Но если другие читали по бумажке, не отрывая глаз и часто бубня без выражения, то Горбачев сразу начал говорить как с листа, но самостоятельно. При этом довольно энергично и эмоционально. Правда, по сути — ни о чем.

— Я хотел бы заострить, товарищи, внимание ваше на том, что у нас еще до сих пор принижена роль Советов народных депутатов.

— Как принижена? — удивился Борис Николаевич Пономарев, председатель рабочей группы. — У нас советы снизу доверху — это же основа основ нашей государственности!

— Я имел ввиду это, но и в то же время хотел еще раз подчеркнуть, усилить и углУбить роль Советов в нашей государственности и закрепить за ними контрольные функции. Они у нас безусловно присутствуют, но надлежащим образом не оформлены и не подчеркнуты…

Господи, он сам-то понял, что сейчас сказал?

Мне вспомнился случай из моего «гуляевского» детства. Я не выучил урок. Тема была по истории древнего мира, о рабстве в древнем Риме. Учительница не то, чтобы строгая, но стоило только запнуться, отвечая у доски, как она сразу лепила двойку. Я начал отвечать и вдруг с ужасом обнаружил, что из головы вылетели даже те обрывки темы, которые знал. Понес всякую ахинею, только чтобы не останавливаться. Сначала побаивался, но учительница только кивала головой, думая о чем-то своем и вообще не вслушиваясь в мои слова. Я осмелел и пересказал вкратце содержание фильма «Тени исчезают в полдень», но в древнеримском антураже.

— Садись, пять! Вот дети, берите пример с Вовы Гуляева. Так надо отвечать у доски!

Половина класса грохнула смехом, вторая завидовала молча и офигевала, как мне повезло, что училка все прослушала.

После речи Горбачева у меня осталось похожее чувство. Вроде он воспользовался антуражем, но забыл вложить в свою пламенную речь какую-либо мысль.

Но это понимал не только я. Брежнев криво улыбнулся и произнес в микрофон:

— Хорошо, хорошо, Михаил Сергеевич. Расширим и углУбим.

Я уже достаточно хорошо знал Брежнева, чтобы уловить легкий сарказм в его словах.

— Я думаю, члены рабочей группы учтут ваши ценные предложения, спасибо, — Генсек поблагодарил Горбачева, тем самым закончив его выступление.

А Горбачев даже не понял, что его поставили на место. Он сиял, как начищенный пятак. «Сам Леонид Ильич меня похвалил, теперь просьбу о переводе в Москву точно удовлетворят!

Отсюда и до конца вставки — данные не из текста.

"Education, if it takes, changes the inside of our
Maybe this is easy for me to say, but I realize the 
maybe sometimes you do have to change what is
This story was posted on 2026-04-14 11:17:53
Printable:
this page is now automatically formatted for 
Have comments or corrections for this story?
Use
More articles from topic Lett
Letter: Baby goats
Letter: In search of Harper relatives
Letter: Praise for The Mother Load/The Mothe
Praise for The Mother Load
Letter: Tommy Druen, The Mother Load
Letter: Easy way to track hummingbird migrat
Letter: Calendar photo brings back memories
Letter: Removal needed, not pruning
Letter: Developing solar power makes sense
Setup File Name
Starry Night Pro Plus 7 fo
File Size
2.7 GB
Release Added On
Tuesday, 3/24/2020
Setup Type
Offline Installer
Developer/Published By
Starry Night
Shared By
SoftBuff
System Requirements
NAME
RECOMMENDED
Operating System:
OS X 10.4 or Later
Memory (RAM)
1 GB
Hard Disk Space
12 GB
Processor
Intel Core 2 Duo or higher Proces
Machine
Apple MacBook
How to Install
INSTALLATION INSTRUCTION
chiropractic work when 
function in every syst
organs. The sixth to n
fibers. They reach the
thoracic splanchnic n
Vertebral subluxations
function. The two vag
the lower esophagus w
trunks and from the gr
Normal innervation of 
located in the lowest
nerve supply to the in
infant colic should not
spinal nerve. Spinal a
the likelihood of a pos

Но просить лучше не напрямую, а через людей», — радостно думал он.

Если бы Горбачев мог прочесть мысли Брежнева на счет себя, он бы так не радовался.

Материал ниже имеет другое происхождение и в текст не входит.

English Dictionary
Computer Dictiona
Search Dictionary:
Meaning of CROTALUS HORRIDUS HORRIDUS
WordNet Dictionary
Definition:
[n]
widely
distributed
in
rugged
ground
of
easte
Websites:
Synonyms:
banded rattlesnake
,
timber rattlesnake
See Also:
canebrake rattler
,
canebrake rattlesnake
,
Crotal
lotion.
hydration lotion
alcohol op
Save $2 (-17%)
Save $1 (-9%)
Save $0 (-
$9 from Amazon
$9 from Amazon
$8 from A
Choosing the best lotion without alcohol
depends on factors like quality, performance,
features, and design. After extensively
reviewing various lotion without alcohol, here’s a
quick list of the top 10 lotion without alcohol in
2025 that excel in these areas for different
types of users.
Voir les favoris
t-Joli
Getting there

«Какой назойливый молодой человек. Вроде бы ничего плохого не сказал, но такой осадок в душе остался нехороший. И чего Андропов за него просил?», — думал Брежнев.

А я сделал в уме очередную пометку. Так вот кто протежирует Горбачева! Но зачем? Неужели Андропов не видит гнилой сущности этого человека? Впрочем, он ведь и Гвишиани не позволил арестовать. Да уж… А ведь при таком раскладе сил, мои задачи становятся на порядок сложнее. Как скорректировать историю в нужном направлении, если на пути непреодолимой преградой возвышается сам председатель КГБ?


Заседание закончилось и Брежнев с сопровождающими первыми покинули зал. Выходя, Леонид Ильич будто в сторону произнес с печальным вздохом:

— Болтаем, болтаем, болтаем. Когда же дела делать будем?

Понимая, что замечание риторическое, и Рябенко, и Александров-Агентов, который присутствовал на всех мероприятиях с участием Генсека, тактично промолчали. Мы с Солдатовым переглянулись.

Когда Леонид Ильич уже сел в машину и я привычно устроился на откидном сиденье правительственного ЗИЛа, Генсек повернулся ко мне и попросил:

— Володя, я знаю, ты сегодня еще на больничном, но мне бы хотелось поговорить с тобой.